*Exercise aim:*
When you reach the line with "root of tail: (302, 316)" in the data below, begin printing lines exactly, and stop once the line with "left back paw: (227, 348)" has been printed.

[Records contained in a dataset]
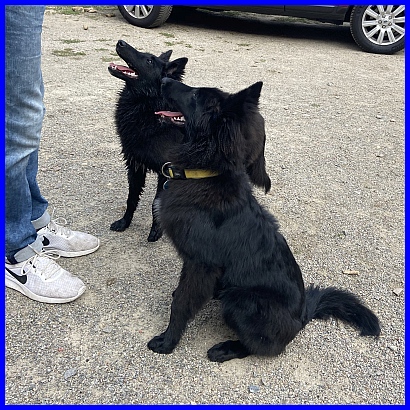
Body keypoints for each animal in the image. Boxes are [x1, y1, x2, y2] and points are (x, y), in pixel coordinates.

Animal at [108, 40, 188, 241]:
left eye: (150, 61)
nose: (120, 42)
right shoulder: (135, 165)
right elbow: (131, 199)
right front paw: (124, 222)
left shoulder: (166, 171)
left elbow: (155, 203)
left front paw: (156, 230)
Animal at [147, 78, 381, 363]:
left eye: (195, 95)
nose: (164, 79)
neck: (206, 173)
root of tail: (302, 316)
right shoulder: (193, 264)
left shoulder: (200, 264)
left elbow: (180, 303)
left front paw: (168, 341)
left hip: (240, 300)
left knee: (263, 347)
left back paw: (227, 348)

...

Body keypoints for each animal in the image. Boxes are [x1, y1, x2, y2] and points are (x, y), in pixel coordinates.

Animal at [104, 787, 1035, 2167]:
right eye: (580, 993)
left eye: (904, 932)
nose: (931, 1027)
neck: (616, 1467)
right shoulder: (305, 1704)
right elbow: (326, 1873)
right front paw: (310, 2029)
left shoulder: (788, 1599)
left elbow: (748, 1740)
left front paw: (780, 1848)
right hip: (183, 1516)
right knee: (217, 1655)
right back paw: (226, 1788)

---

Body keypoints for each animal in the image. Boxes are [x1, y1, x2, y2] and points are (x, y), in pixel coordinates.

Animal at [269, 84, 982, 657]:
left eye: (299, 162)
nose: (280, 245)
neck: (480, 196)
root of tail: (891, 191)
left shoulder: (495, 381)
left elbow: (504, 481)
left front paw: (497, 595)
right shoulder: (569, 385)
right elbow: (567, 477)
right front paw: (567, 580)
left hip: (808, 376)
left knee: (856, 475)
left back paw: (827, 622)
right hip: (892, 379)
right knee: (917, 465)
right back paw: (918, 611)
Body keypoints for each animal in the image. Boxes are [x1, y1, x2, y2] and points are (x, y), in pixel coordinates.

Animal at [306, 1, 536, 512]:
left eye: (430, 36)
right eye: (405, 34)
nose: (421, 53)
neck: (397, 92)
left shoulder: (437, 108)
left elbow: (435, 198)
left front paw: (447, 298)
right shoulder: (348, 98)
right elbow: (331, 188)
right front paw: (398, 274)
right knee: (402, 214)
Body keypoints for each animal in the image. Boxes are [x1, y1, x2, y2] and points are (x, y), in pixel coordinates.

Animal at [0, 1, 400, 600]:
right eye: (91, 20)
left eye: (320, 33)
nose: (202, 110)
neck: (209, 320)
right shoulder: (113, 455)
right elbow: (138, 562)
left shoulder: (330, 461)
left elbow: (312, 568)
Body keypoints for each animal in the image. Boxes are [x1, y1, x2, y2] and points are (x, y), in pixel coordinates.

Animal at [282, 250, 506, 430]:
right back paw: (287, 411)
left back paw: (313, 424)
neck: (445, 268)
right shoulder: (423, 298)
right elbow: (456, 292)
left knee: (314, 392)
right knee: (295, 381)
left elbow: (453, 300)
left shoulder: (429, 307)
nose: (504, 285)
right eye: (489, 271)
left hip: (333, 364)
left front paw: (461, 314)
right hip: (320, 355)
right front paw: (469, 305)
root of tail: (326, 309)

*Exercise result:*
root of tail: (302, 316)
right shoulder: (193, 264)
left shoulder: (200, 264)
left elbow: (180, 303)
left front paw: (168, 341)
left hip: (240, 300)
left knee: (263, 347)
left back paw: (227, 348)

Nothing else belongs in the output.